When did you set it up? Did you start man self-managing from the first property you bought, or did you get to a certain threshold where you said, okay, now it makes sense to do self-management? Yes. Since I bought my first property when I was. 19. I didn’t even know there were companies that managed properties for other people.
I didn’t. I didn’t even think of that and I wasn’t even aware of that. So the day I bought that first property was the day that our company, our property management company, was founded. So it was a property management company managing just five units for the first year. And I was the only employee, obviously.
But then the second property I bought was a 30. And it was pretty distressed, so I hired a maintenance technician to work for us when we did that. He still works here seven, 17 years later and then. The third and fourth property, got me to about 50, 55 units. And at that point I needed a bookkeeper and I had some other businesses.
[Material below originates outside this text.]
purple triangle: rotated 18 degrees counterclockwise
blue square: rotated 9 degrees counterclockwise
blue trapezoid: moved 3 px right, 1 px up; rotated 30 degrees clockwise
So while managing 55 units isn’t a full-time job for a bookkeeper, I needed a bookkeeper for everything I had going on. So then that was like the third hire, and so it scaled up to there, where now we have about 60, 65 employees at the property management company, and I wish we had 80. It’s kinda hard right now, as to hire a maintenance technique,
Yeah, so let’s talk about that because that’s one of the biggest pinpoints that a lot of the owners that we see, that self-manage are facing. And we’ve had the same challenges as well, because we also self-manage is just hiring people. It seems like the world’s gone to a place where nobody wants to. and if they wanna work, I, after a month or two or three or six they just get bored and they wanna move to the next thing.
So you just mentioned you have an employee for 17 years. That’s amazing. What do you do to find good talent and more importantly retain it? Yeah, so the way I’ve retained that, that guy is, Do anything for him that he ever needs help with. Like I remember one time he was like in a fight with his wife, so I set him up in a hotel.
I remember one time he needed a, a bed that costs $6,000 for his wife. Cause she was in a situation. So I bought that for him. You just do anything you can for your like, main guys. You can’t do that for all 7 70, 65 guys. But those core guys you like really. Take care of, pay them a good salary, but then when it comes down to it, really take care of any pain points they have because then they’re just super loyal.
Because, when someone calls and says, hey, rich, come work for my property manager company a Rich, I bet says, no I gotta stick with Stuart because any problem I’ve ever. Ever had, he’s helped me out with, and if I come work for you, it’s not gonna be the same. So he’s very loyal.
We also have, 401K matching, which is very attractive. We have 30 company vehicles, which we give our maintenance staff. So they have their, they take pride in this $50,000 logo van that they drive. Whereas a lot of property management companies try to do property management where they have no vehicles at all.
The maintenance tech has to drive his own vehicle. . Another way to retain talent in terms of attracting talent. Who can hold a job right now? Has a job that’s a first. That’s a first for me in my career. Normally I would put ads out and I would get hundreds of resumes, but right now, anyone who can hold a job, Has a job.
So you’ll get a maintenance technician in the door and he’ll say, yeah, I worked for this other property management company for three months. Like alarm bells go off, but you need to hire a maintenance guy today. And so you do hire that person, but then one day later you’re like, oh, okay, I realize why this guy didn’t have a job, is because he literally can’t hold a job.
So what I do is I keep that core together.